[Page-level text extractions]
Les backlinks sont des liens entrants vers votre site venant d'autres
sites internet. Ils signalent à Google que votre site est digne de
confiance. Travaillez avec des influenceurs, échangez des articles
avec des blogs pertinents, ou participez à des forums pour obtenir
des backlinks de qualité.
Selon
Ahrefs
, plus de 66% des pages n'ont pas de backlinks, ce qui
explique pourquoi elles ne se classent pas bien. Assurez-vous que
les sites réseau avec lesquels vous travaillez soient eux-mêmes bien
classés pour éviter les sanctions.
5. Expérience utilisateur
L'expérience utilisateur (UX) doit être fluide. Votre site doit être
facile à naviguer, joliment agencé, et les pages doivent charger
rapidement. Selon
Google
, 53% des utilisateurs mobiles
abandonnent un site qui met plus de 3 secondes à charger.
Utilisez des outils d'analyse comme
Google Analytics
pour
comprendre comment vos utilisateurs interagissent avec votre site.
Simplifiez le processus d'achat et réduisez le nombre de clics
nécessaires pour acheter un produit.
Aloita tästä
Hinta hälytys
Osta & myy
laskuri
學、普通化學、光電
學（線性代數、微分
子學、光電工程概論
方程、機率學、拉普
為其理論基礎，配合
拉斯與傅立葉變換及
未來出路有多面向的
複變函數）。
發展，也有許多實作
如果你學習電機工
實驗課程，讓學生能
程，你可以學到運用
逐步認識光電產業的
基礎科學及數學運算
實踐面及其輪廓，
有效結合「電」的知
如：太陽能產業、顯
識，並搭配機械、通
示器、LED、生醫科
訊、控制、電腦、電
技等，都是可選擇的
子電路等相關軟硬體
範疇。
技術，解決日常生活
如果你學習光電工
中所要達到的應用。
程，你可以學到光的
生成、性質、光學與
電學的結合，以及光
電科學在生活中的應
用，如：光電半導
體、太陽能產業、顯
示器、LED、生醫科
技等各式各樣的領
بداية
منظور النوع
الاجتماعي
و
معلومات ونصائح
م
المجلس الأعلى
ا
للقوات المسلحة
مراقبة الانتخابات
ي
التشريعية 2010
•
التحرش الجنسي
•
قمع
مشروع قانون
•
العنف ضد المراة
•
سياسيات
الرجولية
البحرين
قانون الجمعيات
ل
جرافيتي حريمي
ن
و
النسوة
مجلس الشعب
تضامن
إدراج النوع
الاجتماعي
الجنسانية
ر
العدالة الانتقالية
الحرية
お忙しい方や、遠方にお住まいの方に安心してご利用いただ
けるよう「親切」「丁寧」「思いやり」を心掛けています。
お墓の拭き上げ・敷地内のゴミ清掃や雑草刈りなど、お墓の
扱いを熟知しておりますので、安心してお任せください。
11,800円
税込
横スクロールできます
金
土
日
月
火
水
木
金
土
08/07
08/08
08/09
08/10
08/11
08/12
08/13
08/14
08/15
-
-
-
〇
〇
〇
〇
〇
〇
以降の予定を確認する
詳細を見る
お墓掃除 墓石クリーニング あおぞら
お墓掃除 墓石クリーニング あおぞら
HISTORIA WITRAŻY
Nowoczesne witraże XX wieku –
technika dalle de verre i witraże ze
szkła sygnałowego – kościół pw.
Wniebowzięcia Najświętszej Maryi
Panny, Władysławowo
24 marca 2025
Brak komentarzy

...

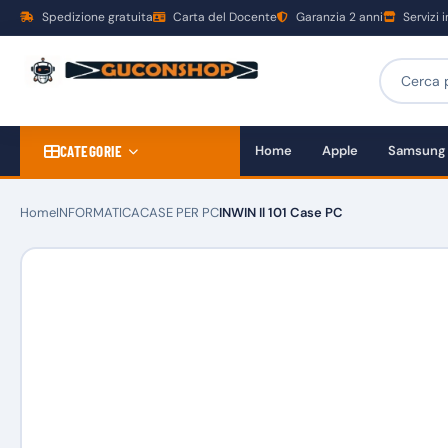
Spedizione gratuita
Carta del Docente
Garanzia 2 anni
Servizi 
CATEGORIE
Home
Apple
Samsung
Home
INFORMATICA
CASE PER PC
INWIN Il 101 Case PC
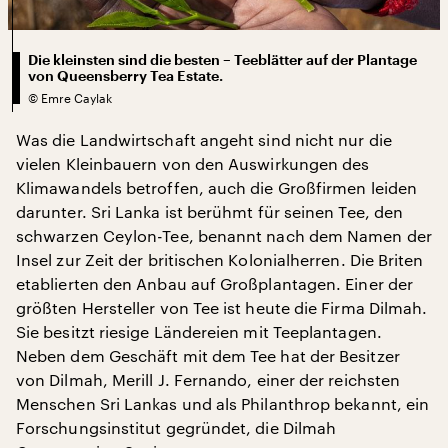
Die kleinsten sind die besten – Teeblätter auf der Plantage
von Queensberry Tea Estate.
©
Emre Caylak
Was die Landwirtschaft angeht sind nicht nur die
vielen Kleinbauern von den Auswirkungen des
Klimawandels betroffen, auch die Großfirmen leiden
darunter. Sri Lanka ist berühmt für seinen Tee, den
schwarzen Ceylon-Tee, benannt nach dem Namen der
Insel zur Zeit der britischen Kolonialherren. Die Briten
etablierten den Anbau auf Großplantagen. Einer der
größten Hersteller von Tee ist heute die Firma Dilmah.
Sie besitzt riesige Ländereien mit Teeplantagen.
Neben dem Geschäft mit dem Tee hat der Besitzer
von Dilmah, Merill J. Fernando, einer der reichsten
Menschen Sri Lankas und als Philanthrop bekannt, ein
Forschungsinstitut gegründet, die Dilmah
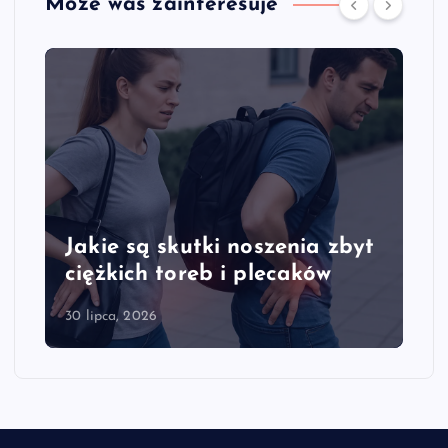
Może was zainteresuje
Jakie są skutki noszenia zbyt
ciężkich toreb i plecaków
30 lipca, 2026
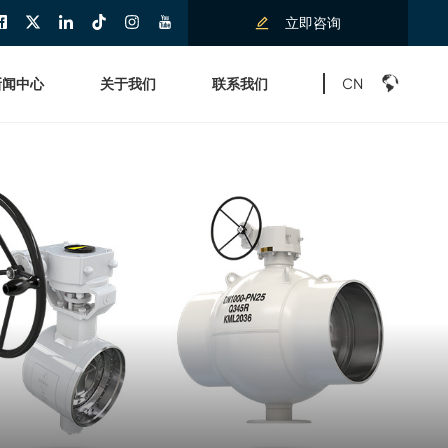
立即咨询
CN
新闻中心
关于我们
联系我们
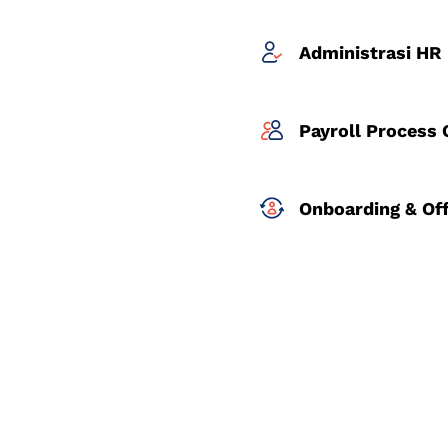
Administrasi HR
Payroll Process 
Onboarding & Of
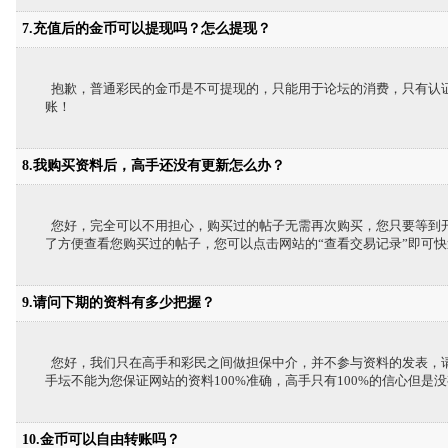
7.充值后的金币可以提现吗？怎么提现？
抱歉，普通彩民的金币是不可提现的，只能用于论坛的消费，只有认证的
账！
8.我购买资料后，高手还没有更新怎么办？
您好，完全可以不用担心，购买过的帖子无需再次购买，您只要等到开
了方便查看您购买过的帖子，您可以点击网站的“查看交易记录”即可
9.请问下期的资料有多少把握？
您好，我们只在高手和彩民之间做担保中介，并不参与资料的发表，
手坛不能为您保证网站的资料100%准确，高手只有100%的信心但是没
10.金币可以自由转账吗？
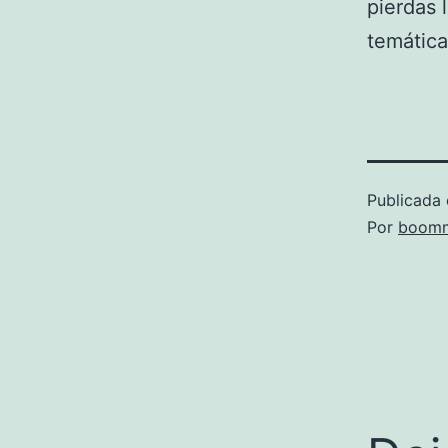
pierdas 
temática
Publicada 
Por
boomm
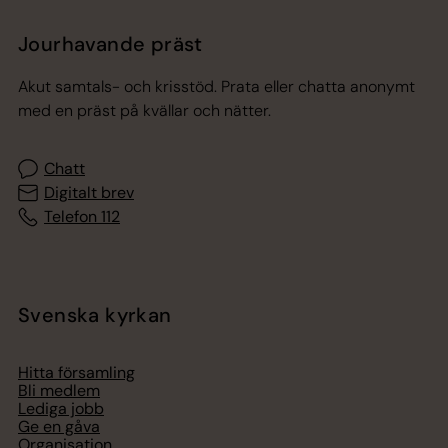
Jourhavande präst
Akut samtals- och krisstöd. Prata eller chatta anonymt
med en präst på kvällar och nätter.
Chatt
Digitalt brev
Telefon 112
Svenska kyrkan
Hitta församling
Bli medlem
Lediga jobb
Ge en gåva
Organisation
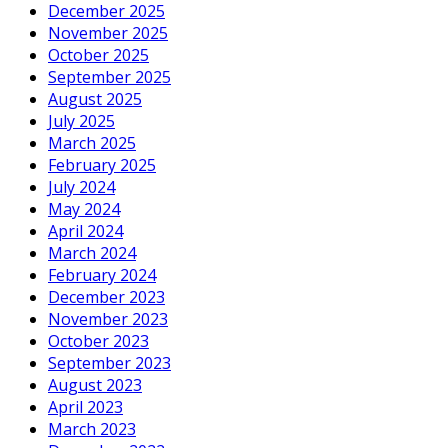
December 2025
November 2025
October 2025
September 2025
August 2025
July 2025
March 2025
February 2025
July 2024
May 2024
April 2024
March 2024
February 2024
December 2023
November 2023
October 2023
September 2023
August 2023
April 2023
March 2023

---

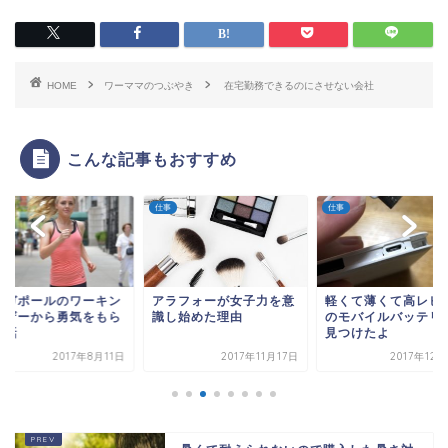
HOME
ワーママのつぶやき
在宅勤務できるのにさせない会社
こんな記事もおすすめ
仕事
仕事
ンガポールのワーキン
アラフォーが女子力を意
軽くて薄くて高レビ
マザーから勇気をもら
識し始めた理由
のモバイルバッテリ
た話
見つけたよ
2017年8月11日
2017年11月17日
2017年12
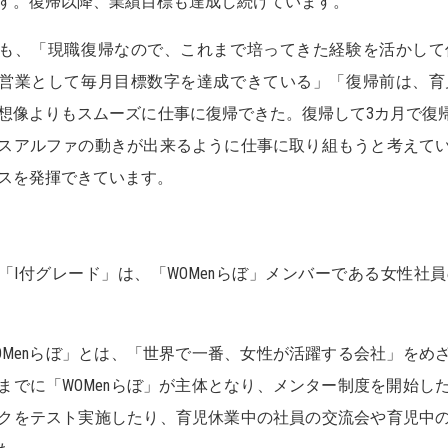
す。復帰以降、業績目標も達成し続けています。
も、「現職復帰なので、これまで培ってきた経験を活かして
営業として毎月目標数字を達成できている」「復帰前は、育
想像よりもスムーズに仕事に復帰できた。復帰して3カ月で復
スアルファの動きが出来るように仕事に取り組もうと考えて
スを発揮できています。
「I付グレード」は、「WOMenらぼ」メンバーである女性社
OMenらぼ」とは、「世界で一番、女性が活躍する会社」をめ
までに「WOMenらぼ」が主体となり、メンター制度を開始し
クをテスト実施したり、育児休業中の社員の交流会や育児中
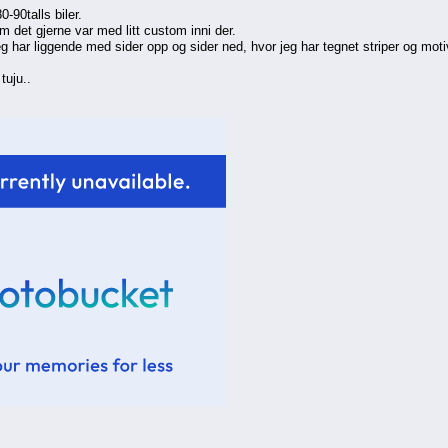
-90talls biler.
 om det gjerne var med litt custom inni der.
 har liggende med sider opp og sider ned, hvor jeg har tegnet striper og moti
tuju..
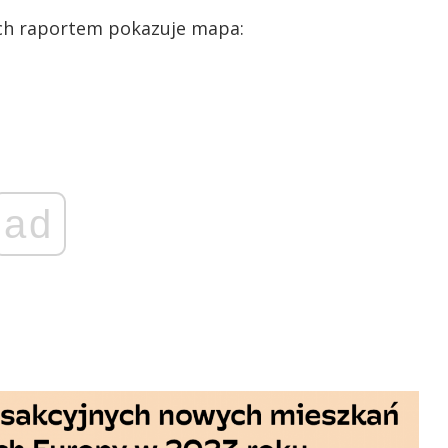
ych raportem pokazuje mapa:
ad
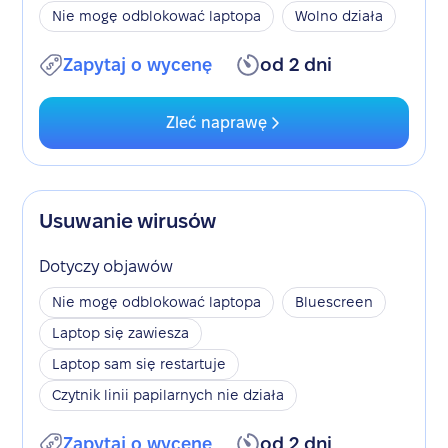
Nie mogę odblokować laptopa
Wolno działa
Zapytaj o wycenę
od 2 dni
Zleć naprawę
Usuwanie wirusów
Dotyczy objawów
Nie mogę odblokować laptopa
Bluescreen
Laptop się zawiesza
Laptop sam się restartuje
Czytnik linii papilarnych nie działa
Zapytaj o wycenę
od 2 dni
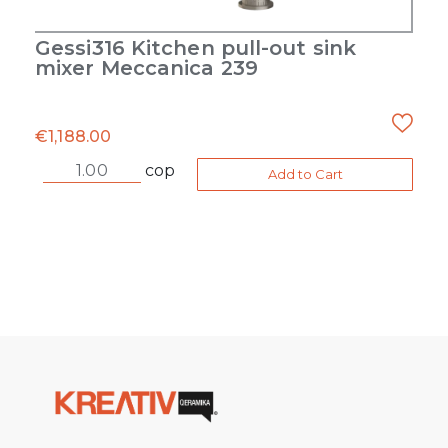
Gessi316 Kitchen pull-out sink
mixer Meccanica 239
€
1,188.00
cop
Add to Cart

→ Brief
Select each line in the data above that contains the word "utilisateurs" and copy those lines in full.

→ Result below
, 53% des utilisateurs mobiles
comprendre comment vos utilisateurs interagissent avec votre site.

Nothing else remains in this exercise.